Vale la pena tornare sulla promozione della “maternità surrogata” che è andata in scena a Parigi e si vorrebbe portare anche da noi, a Milano in modo particolare, contro la quale INSIEME ha gia’ preso nettamente posizione ( CLICCA QUI ).
Se volessimo ricorrere ad un solo termine con cui dire, in estrema sintesi, la sostanza ultima della “maternità surrogata”, dovremmo parlare di “violenza”. Nei confronti del feto e poi del neonato, della madre e della gestante. Madre e gestante avvitate in un inestricabile equivoco che disarticola, per fasi separate e distinte, quanto di più unitario ed univoco si possa immaginare, cioè il compito di generare e trasmettere la vita.
Se non è violenza, subdola e pervasiva, questa divaricazione della funzione materna, cosa intendiamo come tale? Per di più si vorrebbe rivestirla dei panni di un nobile gesto di umana solidarietà, a dimostrazione del fatto che ci stiamo inoltrando in una “babele” di linguaggi , con i quali, pur senza averne piena avvertenza, inganniamo noi stessi e dribbliamo la nostra coscienza.
Il cosiddetto “utero in affitto” rappresenta, al contrario, una ferita alla facoltà della madre di accogliere ed ospitare, custodire e generare la vita, tale da banalizzare quest’ultima ed offendere la donna nella sua dignità più alta. Eppure non è necessario essere credenti per riconoscere come la vita sia “sacra”. Cioè intangibile, in nessun modo manipolabile, anche in una prospettiva rigorosamente laica, in quanto perennemente nuova ed imprevedibile, aperta ad un domani che già la abita eppure resta insondabile, misterioso, sorprendente; senza posa orientata ad un “oltre” che, in ogni istante, la trascende, mossa da quella inesausta ricerca di senso di cui in nessun modo possiamo fare a meno.
Appartiene alla categoria del “dono”, non del “possesso” ed ogni qual volta – lo attestano anche importanti pensatori tutt’altro che credenti – pretendiamo di “cosificarla”, di piegarla alle nostre pre-ordinate ragioni, la soffochiamo, fino a tradire le stesse fondamenta della nostra libertà. Non dobbiamo cadere nell’equivoco di ritenere che la scienza esaurisca in sé la nostra facoltà di conoscere e di darci conto della realtà, come se fosse esaustiva della nostra stessa umanità. Se così fosse non ci sarebbe ragione che debbano sopravvivere i poeti e la poesia.
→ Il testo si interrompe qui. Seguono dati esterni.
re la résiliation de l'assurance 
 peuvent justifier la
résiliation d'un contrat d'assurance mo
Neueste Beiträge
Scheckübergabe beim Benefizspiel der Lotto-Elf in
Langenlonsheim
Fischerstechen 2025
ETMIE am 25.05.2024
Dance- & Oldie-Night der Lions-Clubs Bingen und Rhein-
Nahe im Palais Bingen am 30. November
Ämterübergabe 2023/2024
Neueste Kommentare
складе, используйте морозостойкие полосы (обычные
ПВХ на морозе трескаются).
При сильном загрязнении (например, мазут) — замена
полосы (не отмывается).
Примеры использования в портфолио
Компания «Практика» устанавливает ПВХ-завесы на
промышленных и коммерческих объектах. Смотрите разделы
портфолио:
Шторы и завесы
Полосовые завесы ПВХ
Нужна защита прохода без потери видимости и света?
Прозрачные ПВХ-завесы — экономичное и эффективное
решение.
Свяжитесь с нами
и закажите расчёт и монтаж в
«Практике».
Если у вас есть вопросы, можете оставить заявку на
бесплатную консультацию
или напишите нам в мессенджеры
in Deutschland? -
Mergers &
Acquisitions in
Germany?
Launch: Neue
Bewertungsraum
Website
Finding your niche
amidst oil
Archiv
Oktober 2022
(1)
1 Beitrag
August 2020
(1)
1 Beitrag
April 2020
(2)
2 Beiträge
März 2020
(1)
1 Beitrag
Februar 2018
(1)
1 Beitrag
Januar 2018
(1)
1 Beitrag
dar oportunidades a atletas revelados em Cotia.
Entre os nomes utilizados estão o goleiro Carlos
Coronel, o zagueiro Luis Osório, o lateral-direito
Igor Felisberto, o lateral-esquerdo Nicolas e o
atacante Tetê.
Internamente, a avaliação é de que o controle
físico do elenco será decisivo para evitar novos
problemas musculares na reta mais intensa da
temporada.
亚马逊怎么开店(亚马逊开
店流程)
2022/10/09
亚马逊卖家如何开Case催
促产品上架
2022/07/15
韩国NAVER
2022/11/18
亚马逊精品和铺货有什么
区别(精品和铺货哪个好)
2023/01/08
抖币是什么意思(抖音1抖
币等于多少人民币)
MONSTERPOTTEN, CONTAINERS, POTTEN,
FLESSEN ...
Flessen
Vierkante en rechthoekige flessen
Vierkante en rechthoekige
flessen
Si potrebbe, anzi, dire che c’è vera scienza solo laddove una risposta genera almeno due nuove domande, conservando, dunque, la percezione di un limite da osservare ed il sentimento di una prudenza che non può venir meno a fronte della consapevolezza che quanto più sono delicati ed intimi i processi della vita, tanto più lucidamente dobbiamo sapere quanto sia tuttora sterminato il campo di ciò che ignoriamo. Altrimenti finiremmo per credere – ed, anzi, per più aspetti, già ci siamo – che tutto ciò che la scienza e le tecnologie che la accompagnano dimostrano essere possibile sia, solo in virtu’ della sua fattibilità, anche eticamente legittimo.
Andremmo incontro, in tal modo, ad una devastante alienazione, nella misura in cui saremmo indotti a credere che la moralità dei nostri comportamenti non tragga origine dalla interiorità della nostra coscienza, ma sia piuttosto rimessa alla mera tecnicalità delle cose. La “maternità surrogata” disgiunge e separa radicalmente due fasi che sono, al contrario, vitalmente connesse sia dal punto di vista strettamente biologico che per quanto concerne le implicazioni di ordine psicologico, emozionale ed affettivo che accompagnano, senza soluzione di continuità, la gravidanza, il momento del parto e le fasi di primo accudimento che sono decisive per lo sviluppo psicofisico del neonato.
La ricerca ha chiarito, ad esempio, come il fenomeno del “microchimerismo” attesti quanto sia profondo e duraturo, addirittura prolungato per anni, il rapporto tra feto e gestante. Ed è, in quest’ultima – e non nella madre che dovrebbe fruirne per attendere adeguatamente all’accudimento del neonato – che le “microchimere”, cioè le cellule del feto che persistono nel corpo della gestante, attivano processi fisiologici funzionali all’allattamento, alla definizione del quadro ormonale e perfino ai processi cerebrali connessi all’attaccamento madre-bambino.
E’ del tutto evidente, dunque, e scientificamente comprovato come l’ “utero in affitto” sia oggettivamente, perfino sul piano strettamente e meramente biologico, di fatto del tutto insostenibile e tale da rendere, almeno potenzialmente, problematica quella originaria e primordiale relazione con la figura materna che consente al neonato di avviare il processo di percezione della propria individualità.